The stock of G8 Education was trading at $1.997 per share (AEDT: 03:40 pm) on 10th January 2020, reflecting an increase of 1.114%. The company has a market capitalisation of $908.85 million as on 10th January 2020. The total outstanding shares of the company stood at 460.18 million, and its 52-week low and high is $1.823 and $3.635, respectively. The company has given a total return of -30.32% in the time period of six months and one year, each, respectively.
HUB24 Limited (ASX: HUB)
HUB24 Limited is involved in offering platform for investment where the consultants and shareholders connect with each other.
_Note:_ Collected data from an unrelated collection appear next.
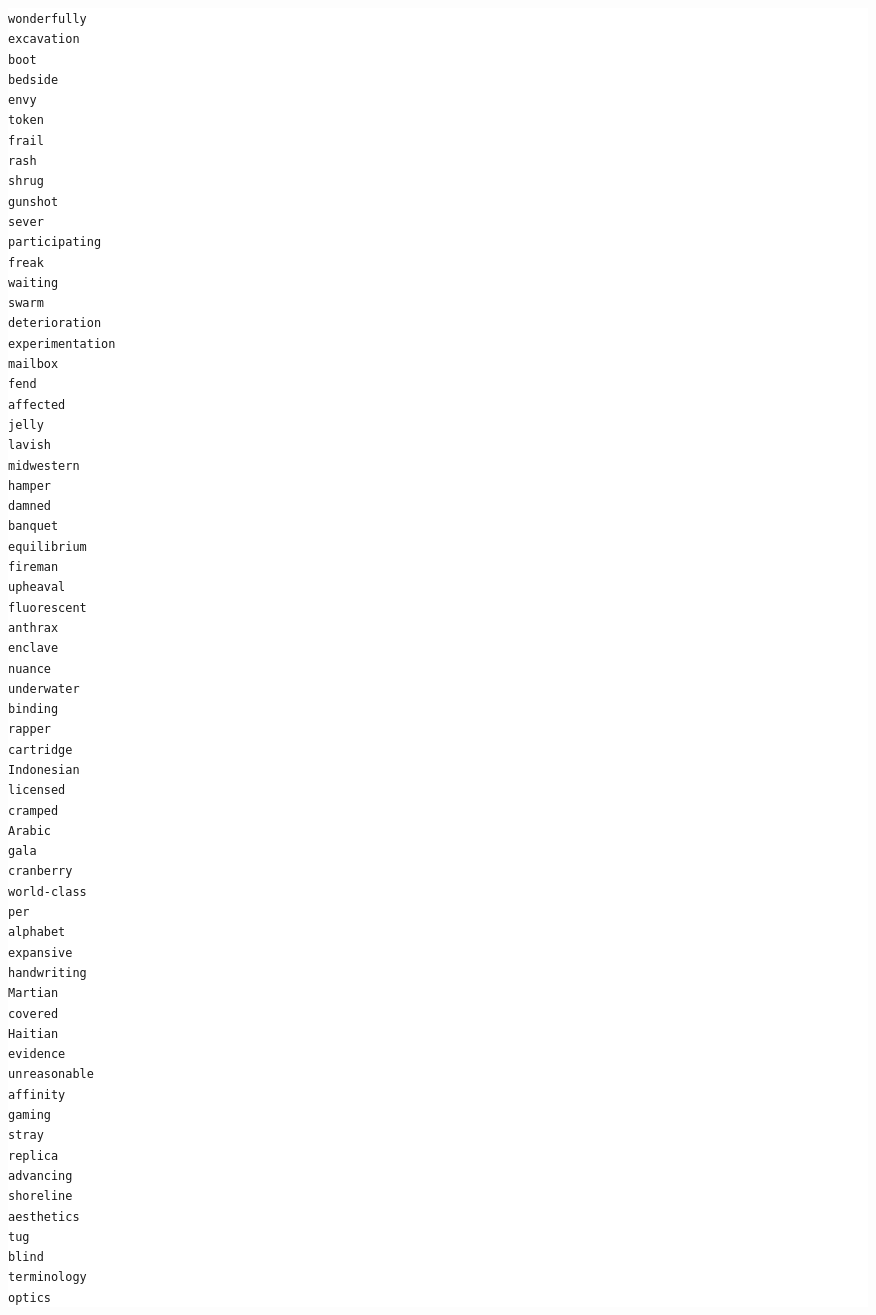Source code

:     wonderfully
    excavation
    boot
    bedside
    envy
    token
    frail
    rash
    shrug
    gunshot
    sever
    participating
    freak
    waiting
    swarm
    deterioration
    experimentation
    mailbox
    fend
    affected
    jelly
    lavish
    midwestern
    hamper
    damned
    banquet
    equilibrium
    fireman
    upheaval
    fluorescent
    anthrax
    enclave
    nuance
    underwater
    binding
    rapper
    cartridge
    Indonesian
    licensed
    cramped
    Arabic
    gala
    cranberry
    world-class
    per
    alphabet
    expansive
    handwriting
    Martian
    covered
    Haitian
    evidence
    unreasonable
    affinity
    gaming
    stray
    replica
    advancing
    shoreline
    aesthetics
    tug
    blind
    terminology
    optics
The company is also engaged in providing of licensee services to financial advisers, software license as well as IT consulting facilities.
September Quarter FY20 Key Takeaways: The company witnessed a year over year increase of 57% in fund under administration (FUA), which amounted to $14.4 billion. The increase in FUA has been encouraged by the introduction of new advisers from current licensee relationships along with broker network. During the quarter, the company reported net inflows of $1,238 million, increasing 94% year over year. Gross inflows for the period came in at $1,673 million.
Outlook: The company anticipates fund under administration to be in the band of $22 to $26 billion by 30 June 2021.
The stock of HUB24 Limited was trading at $11.330 per share (AEDT: 03:41pm) on 10th January 2020, reflecting an increase of 1.161%. The company has a market capitalisation of $703.32 million as on 10th January 2020. The total outstanding shares of the company stood at 62.8 million, and its 52-week low and high is $9.890 and $15.55, respectively. The company has given a total return of 9.80% in the time period of one month.